Good Morning,
Happy Friday. Have a beautiful day and a wonderful weekend. Enjoy.
Lisa
Is the glass half empty…….or is it half full. How you view life translates into how you experience life, and how others experience you. Are you the critic, the one who only sees the problems, but never sees the solutions. Do you play arm chair critic? Criticizing the work of others, unable to build on other people’s ideas. Is your default set at catching people doing things wrong rather than catching them doing things right? Is it difficult for you to play nicely with others if the ideas are not your own? Are you constantly looking for reasons why things won’t work? Then apparently you believe the glass is half empty. That kind of thinking destroys our ability to connect and work with others in a meaningful and productive way.

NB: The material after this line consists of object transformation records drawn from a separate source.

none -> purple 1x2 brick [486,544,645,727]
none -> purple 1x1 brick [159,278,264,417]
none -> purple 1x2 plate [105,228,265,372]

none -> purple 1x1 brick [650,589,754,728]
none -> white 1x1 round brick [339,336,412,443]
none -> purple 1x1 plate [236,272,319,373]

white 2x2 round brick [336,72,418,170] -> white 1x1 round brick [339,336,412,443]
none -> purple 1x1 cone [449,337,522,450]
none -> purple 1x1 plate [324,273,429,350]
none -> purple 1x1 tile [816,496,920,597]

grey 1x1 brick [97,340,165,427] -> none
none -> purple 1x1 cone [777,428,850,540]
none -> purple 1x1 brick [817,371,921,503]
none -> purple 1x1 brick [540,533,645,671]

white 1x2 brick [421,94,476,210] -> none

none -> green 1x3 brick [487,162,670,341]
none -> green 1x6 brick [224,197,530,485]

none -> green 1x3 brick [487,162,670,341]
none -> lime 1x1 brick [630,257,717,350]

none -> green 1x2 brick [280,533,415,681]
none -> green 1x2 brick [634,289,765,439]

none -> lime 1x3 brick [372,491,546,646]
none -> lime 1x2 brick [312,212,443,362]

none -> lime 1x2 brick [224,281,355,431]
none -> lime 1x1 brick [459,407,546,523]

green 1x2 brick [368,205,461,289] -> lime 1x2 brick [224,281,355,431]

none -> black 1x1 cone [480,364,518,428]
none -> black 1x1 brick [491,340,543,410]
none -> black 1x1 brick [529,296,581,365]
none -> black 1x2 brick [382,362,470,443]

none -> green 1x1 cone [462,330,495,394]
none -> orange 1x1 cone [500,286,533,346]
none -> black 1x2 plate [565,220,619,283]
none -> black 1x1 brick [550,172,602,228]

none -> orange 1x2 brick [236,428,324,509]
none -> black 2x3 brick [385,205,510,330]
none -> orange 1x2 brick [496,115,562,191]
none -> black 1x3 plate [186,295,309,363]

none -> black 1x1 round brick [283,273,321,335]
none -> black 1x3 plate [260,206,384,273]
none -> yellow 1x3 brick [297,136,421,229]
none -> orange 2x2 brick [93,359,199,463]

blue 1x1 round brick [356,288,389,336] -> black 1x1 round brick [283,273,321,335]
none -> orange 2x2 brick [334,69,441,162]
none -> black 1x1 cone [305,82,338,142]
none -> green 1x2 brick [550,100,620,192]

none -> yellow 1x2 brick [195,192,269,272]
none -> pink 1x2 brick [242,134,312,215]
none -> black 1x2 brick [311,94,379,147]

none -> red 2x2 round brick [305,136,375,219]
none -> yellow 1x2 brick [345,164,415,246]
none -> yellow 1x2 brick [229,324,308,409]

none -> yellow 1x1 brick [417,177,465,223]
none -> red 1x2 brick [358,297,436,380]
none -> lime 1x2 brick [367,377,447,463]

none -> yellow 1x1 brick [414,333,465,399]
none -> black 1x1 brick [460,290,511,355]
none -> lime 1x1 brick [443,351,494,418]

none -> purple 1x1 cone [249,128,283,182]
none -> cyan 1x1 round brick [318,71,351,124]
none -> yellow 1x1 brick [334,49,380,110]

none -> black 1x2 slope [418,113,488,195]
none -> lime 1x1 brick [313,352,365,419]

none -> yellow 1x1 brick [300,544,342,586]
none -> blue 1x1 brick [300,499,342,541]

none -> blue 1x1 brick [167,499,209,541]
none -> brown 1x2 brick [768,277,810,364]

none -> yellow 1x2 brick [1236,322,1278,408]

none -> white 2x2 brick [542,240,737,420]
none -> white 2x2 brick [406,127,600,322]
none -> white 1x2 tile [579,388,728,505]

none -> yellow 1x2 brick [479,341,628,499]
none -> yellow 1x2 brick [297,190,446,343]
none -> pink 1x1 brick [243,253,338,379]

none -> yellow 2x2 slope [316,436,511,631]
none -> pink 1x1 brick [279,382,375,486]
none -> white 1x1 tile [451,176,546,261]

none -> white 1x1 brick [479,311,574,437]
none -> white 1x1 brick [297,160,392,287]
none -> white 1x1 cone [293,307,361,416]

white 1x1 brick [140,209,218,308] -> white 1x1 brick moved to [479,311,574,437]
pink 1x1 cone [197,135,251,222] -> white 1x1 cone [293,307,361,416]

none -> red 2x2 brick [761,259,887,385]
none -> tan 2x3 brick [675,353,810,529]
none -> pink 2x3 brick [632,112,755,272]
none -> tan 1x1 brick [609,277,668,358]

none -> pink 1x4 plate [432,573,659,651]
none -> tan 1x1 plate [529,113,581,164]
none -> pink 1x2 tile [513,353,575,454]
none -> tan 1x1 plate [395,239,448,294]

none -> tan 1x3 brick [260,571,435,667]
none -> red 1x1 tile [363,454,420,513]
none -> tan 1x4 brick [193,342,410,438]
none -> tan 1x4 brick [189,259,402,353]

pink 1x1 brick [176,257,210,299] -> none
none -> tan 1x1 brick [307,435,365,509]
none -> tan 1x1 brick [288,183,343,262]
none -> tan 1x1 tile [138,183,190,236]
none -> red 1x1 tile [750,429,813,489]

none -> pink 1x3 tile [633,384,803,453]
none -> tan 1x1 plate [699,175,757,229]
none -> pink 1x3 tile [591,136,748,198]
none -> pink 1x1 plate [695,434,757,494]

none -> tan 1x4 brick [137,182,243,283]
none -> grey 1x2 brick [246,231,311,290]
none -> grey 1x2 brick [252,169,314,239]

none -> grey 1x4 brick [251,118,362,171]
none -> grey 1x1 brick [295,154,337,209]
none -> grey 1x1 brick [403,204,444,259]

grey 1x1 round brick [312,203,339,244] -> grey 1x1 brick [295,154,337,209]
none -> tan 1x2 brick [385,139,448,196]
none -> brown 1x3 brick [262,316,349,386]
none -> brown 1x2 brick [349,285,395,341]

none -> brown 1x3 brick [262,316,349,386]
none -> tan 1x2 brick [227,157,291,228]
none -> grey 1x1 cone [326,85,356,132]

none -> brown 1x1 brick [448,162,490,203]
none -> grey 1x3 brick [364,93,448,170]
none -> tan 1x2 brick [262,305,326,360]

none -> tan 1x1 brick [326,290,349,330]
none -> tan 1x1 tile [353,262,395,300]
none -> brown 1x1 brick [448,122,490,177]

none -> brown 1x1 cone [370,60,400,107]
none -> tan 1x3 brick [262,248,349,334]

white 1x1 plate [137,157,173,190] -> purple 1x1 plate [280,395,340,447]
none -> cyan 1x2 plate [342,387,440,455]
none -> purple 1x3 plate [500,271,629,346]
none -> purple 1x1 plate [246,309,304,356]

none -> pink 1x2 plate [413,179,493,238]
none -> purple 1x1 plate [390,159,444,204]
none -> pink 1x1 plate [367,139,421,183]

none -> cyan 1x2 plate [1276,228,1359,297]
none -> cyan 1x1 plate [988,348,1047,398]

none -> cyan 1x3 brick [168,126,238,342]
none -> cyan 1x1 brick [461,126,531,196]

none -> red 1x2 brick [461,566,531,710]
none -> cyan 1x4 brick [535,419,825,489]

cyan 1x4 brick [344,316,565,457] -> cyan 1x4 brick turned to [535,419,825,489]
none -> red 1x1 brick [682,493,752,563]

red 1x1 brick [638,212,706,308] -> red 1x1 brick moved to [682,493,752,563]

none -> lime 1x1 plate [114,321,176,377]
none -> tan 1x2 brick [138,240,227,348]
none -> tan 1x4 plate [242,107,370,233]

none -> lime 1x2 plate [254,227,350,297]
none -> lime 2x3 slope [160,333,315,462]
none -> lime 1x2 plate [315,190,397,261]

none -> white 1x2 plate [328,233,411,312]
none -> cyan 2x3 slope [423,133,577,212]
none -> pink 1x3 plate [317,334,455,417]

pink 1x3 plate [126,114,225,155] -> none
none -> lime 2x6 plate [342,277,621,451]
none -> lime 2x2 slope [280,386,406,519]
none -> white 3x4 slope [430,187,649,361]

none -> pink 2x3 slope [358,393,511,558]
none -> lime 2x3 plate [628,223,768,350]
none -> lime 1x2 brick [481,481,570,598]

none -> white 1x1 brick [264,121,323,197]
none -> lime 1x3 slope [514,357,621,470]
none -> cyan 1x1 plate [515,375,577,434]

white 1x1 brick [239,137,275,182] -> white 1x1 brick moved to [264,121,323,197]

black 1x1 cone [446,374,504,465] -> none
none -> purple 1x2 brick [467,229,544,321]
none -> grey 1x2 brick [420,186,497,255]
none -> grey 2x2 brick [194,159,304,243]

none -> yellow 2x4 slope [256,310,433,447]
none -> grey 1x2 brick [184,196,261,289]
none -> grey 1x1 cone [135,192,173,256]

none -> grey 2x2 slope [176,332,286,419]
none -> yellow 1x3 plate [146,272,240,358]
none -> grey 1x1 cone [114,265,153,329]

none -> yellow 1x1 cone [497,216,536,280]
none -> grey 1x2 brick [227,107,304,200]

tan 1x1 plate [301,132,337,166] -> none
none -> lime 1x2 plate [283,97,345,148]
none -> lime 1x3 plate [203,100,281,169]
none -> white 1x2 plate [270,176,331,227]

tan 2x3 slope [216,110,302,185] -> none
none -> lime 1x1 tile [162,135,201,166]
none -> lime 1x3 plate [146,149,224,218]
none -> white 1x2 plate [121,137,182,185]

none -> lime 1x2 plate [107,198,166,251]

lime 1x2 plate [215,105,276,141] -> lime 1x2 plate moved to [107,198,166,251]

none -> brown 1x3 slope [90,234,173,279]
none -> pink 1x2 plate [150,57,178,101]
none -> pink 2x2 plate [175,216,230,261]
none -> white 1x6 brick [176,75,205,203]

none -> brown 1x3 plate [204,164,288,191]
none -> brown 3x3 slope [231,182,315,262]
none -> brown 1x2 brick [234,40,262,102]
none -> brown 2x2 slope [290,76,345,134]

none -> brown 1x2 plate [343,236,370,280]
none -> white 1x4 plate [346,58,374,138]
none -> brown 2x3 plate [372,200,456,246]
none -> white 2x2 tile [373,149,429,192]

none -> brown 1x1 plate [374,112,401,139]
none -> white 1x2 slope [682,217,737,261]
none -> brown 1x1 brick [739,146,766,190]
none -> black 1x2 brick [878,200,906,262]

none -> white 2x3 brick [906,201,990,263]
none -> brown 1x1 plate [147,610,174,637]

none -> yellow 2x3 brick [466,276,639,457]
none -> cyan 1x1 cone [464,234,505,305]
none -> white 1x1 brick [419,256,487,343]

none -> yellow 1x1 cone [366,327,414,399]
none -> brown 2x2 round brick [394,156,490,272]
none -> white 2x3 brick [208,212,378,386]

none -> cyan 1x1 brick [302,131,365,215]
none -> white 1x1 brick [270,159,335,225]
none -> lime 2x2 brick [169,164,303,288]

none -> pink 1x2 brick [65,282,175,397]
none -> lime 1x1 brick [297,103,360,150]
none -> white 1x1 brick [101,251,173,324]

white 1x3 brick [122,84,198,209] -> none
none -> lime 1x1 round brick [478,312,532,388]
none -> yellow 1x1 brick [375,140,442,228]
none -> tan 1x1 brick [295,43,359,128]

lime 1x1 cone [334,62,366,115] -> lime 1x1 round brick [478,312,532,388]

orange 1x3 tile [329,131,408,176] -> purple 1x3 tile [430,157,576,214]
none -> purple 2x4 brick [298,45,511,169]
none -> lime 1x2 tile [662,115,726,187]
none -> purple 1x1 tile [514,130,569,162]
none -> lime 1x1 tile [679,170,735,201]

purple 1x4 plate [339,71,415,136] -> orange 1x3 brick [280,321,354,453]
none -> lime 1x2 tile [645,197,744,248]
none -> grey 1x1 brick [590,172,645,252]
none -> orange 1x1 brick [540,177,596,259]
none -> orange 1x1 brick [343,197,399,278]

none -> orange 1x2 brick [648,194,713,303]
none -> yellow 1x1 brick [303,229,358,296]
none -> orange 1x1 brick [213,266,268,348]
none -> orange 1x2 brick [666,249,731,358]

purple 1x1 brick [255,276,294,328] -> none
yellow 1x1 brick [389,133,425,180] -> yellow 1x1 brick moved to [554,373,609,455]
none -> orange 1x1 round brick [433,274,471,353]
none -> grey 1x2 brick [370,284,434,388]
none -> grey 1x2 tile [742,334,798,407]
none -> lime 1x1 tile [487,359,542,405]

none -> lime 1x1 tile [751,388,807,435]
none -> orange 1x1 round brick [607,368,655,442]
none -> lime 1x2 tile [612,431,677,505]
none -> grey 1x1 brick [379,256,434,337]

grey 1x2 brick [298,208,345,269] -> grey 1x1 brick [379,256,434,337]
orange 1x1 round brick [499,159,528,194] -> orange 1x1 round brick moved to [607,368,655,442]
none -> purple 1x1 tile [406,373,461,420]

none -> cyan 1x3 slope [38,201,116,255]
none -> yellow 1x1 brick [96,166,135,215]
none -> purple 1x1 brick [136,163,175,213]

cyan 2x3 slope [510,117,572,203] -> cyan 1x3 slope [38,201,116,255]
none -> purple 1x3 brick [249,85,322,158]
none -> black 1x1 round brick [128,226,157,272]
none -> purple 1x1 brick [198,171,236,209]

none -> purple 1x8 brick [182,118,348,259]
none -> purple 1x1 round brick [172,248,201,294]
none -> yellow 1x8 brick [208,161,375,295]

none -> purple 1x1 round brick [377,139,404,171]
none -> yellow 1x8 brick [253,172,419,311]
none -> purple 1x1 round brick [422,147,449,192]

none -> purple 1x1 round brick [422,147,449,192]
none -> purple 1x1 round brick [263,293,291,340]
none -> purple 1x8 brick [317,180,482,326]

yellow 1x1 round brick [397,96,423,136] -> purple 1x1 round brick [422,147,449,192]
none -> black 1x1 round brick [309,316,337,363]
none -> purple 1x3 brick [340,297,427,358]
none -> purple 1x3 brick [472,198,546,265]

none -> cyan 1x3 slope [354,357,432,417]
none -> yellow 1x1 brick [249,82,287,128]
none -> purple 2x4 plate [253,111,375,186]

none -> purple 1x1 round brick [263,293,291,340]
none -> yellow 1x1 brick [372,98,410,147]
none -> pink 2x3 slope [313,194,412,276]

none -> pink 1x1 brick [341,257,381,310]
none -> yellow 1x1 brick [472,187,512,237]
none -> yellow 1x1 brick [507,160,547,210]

It is geared towards driving individual success and recognition and so it lacks the competency and the skill required to work and live in our interdependent world. Every team needs different people with different qualities to achieve things and to make the project work. Not only do we have to embrace our differences, we have to see the benefits of our differences. At the end of the day, we are all in this life together and we need to work together to make it successful. If all we do is focus on the differences and enable people to make a big deal out of them, we miss out on the input and contribution of somebody who can lighten our load. So let the glass be half full…..and find the magic that waits for us when we embrace our collective differences.
Stephen R. Covey said “Effective people are not problem-minded; they’re opportunity minded. They feed opportunities and starve problems. Some people have character strength but they lack the competency to communicate, and that undoubtedly affects the quality of their relationships as well. Independent thinking alone is not suited to interdependent reality. Independent people who do not have the maturity to think and act interdependently may be good individual producers, but they won’t be good leaders or team players. They’re not coming from the paradigm of interdependence necessary to succeed in marriage, family, or organizational reality.”